[[ INFORMATION SUPPLIED open ]]

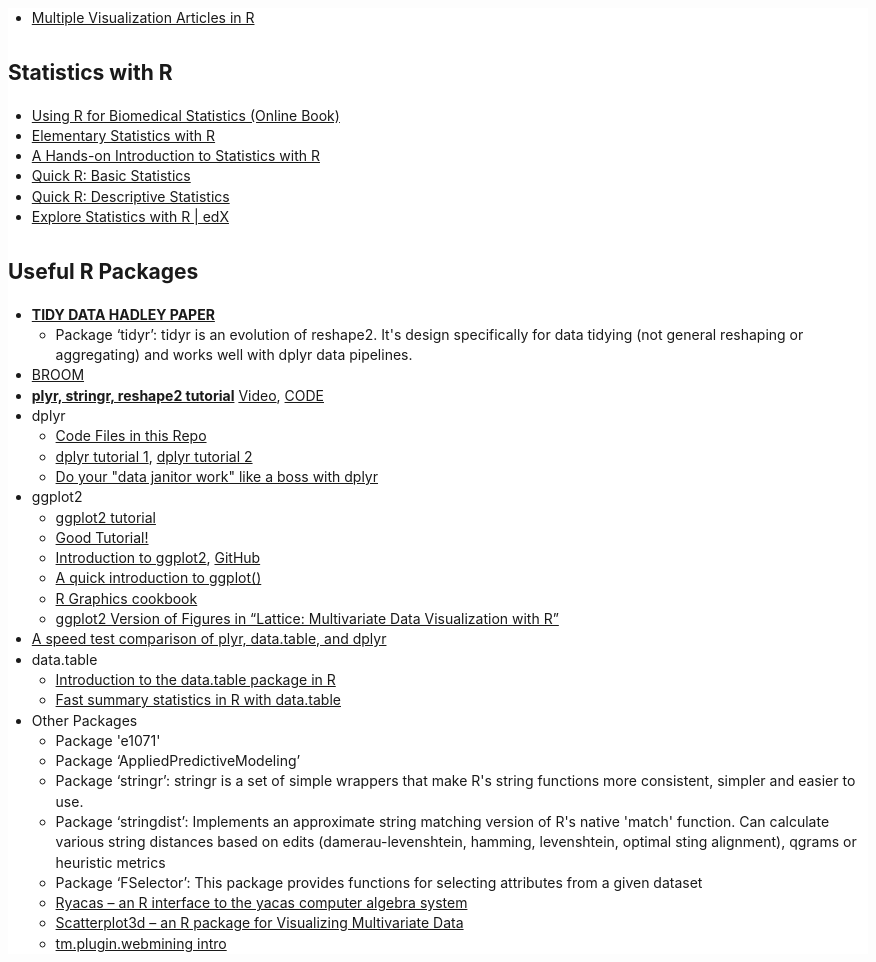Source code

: - [Multiple Visualization Articles in R](http://www.r-statistics.com/tag/visualization/)

## Statistics with R
- [Using R for Biomedical Statistics (Online Book)](http://a-little-book-of-r-for-biomedical-statistics.readthedocs.org/en/latest/src/biomedicalstats.html)
- [Elementary Statistics with R](http://www.r-tutor.com/elementary-statistics)
- [A Hands-on Introduction to Statistics with R](https://www.datacamp.com/introduction-to-statistics)
- [Quick R: Basic Statistics](http://www.statmethods.net/stATS/index.html)
- [Quick R: Descriptive Statistics](http://www.statmethods.net/stats/descriptives.html)
- [Explore Statistics with R | edX](https://www.edx.org/course/explore-statistics-r-kix-kiexplorx-0)

## Useful R Packages
- [**TIDY DATA HADLEY PAPER**](https://www.jstatsoft.org/article/view/v059i10)
    - Package ‘tidyr’: tidyr is an evolution of reshape2. It's design specifically for data tidying (not general reshaping or aggregating) and works well with dplyr data pipelines.   
- [BROOM](https://github.com/dgrtwo/broom)
- [**plyr, stringr, reshape2 tutorial**](http://www.dataschool.io/tidying-messy-data-in-r/) [Video](https://vimeo.com/33727555), [CODE](https://github.com/justmarkham/tidy-data)
- dplyr
    - [Code Files in this Repo](https://github.com/ujjwalkarn/DataScienceR/tree/master/Intro%20to%20dplyr)
    - [dplyr tutorial 1](http://www.dataschool.io/dplyr-tutorial-for-faster-data-manipulation-in-r/), [dplyr tutorial 2](http://www.dataschool.io/dplyr-tutorial-part-2/)
    - [Do your "data janitor work" like a boss with dplyr](http://www.gettinggeneticsdone.com/2014/08/do-your-data-janitor-work-like-boss.html)
- ggplot2
    - [ggplot2 tutorial](http://www.ling.upenn.edu/~joseff/avml2012/)
    - [Good Tutorial!](https://github.com/jennybc/ggplot2-tutorial)
    - [Introduction to ggplot2](https://speakerdeck.com/karthik/introduction-to-ggplot2), [GitHub](https://github.com/karthik/ggplot-lecture)
    - [A quick introduction to ggplot()](http://www.noamross.net/blog/2012/10/5/ggplot-introduction.html)
    - [R Graphics cookbook](http://www.cookbook-r.com/Graphs/index.html)
    - [ggplot2 Version of Figures in “Lattice: Multivariate Data Visualization with R” ](https://learnr.wordpress.com/2009/06/28/ggplot2-version-of-figures-in-lattice-multivariate-data-visualization-with-r-part-1/)
- [A speed test comparison of plyr, data.table, and dplyr](http://www.r-statistics.com/2013/09/a-speed-test-comparison-of-plyr-data-table-and-dplyr/)
- data.table
    - [Introduction to the data.table package in R](https://cran.r-project.org/web/packages/data.table/vignettes/datatable-intro.pdf)   
    - [Fast summary statistics in R with data.table](http://blog.yhat.com/posts/fast-summary-statistics-with-data-dot-table.html)
- Other Packages
    - Package 'e1071'
    - Package ‘AppliedPredictiveModeling’
    - Package ‘stringr’: stringr is a set of simple wrappers that make R's string functions more consistent, simpler and easier to use.
    - Package ‘stringdist’: Implements an approximate string matching version of R's native 'match' function. Can calculate various string distances based on edits (damerau-levenshtein, hamming, levenshtein, optimal sting alignment), qgrams or heuristic metrics
    - Package ‘FSelector’: This package provides functions for selecting attributes from a given dataset 
    - [Ryacas – an R interface to the yacas computer algebra system](https://cran.r-project.org/web/packages/Ryacas/vignettes/Ryacas.pdf)
    - [Scatterplot3d – an R package for Visualizing Multivariate Data](https://cran.r-project.org/web/packages/scatterplot3d/vignettes/s3d.pdf)
    - [tm.plugin.webmining intro](https://cran.r-project.org/web/packages/tm.plugin.webmining/vignettes/ShortIntro.pdf)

[[ INFORMATION SUPPLIED closed ]]

- TASK BRIEF
Could you set down, word for word, only the lines above from the line with "- [Elementary Statistics" to the line with "- [dplyr tutorial", including both?

- EXERCISE OUTPUT
- [Elementary Statistics with R](http://www.r-tutor.com/elementary-statistics)
- [A Hands-on Introduction to Statistics with R](https://www.datacamp.com/introduction-to-statistics)
- [Quick R: Basic Statistics](http://www.statmethods.net/stATS/index.html)
- [Quick R: Descriptive Statistics](http://www.statmethods.net/stats/descriptives.html)
- [Explore Statistics with R | edX](https://www.edx.org/course/explore-statistics-r-kix-kiexplorx-0)

## Useful R Packages
- [**TIDY DATA HADLEY PAPER**](https://www.jstatsoft.org/article/view/v059i10)
    - Package ‘tidyr’: tidyr is an evolution of reshape2. It's design specifically for data tidying (not general reshaping or aggregating) and works well with dplyr data pipelines.   
- [BROOM](https://github.com/dgrtwo/broom)
- [**plyr, stringr, reshape2 tutorial**](http://www.dataschool.io/tidying-messy-data-in-r/) [Video](https://vimeo.com/33727555), [CODE](https://github.com/justmarkham/tidy-data)
- dplyr
    - [Code Files in this Repo](https://github.com/ujjwalkarn/DataScienceR/tree/master/Intro%20to%20dplyr)
    - [dplyr tutorial 1](http://www.dataschool.io/dplyr-tutorial-for-faster-data-manipulation-in-r/), [dplyr tutorial 2](http://www.dataschool.io/dplyr-tutorial-part-2/)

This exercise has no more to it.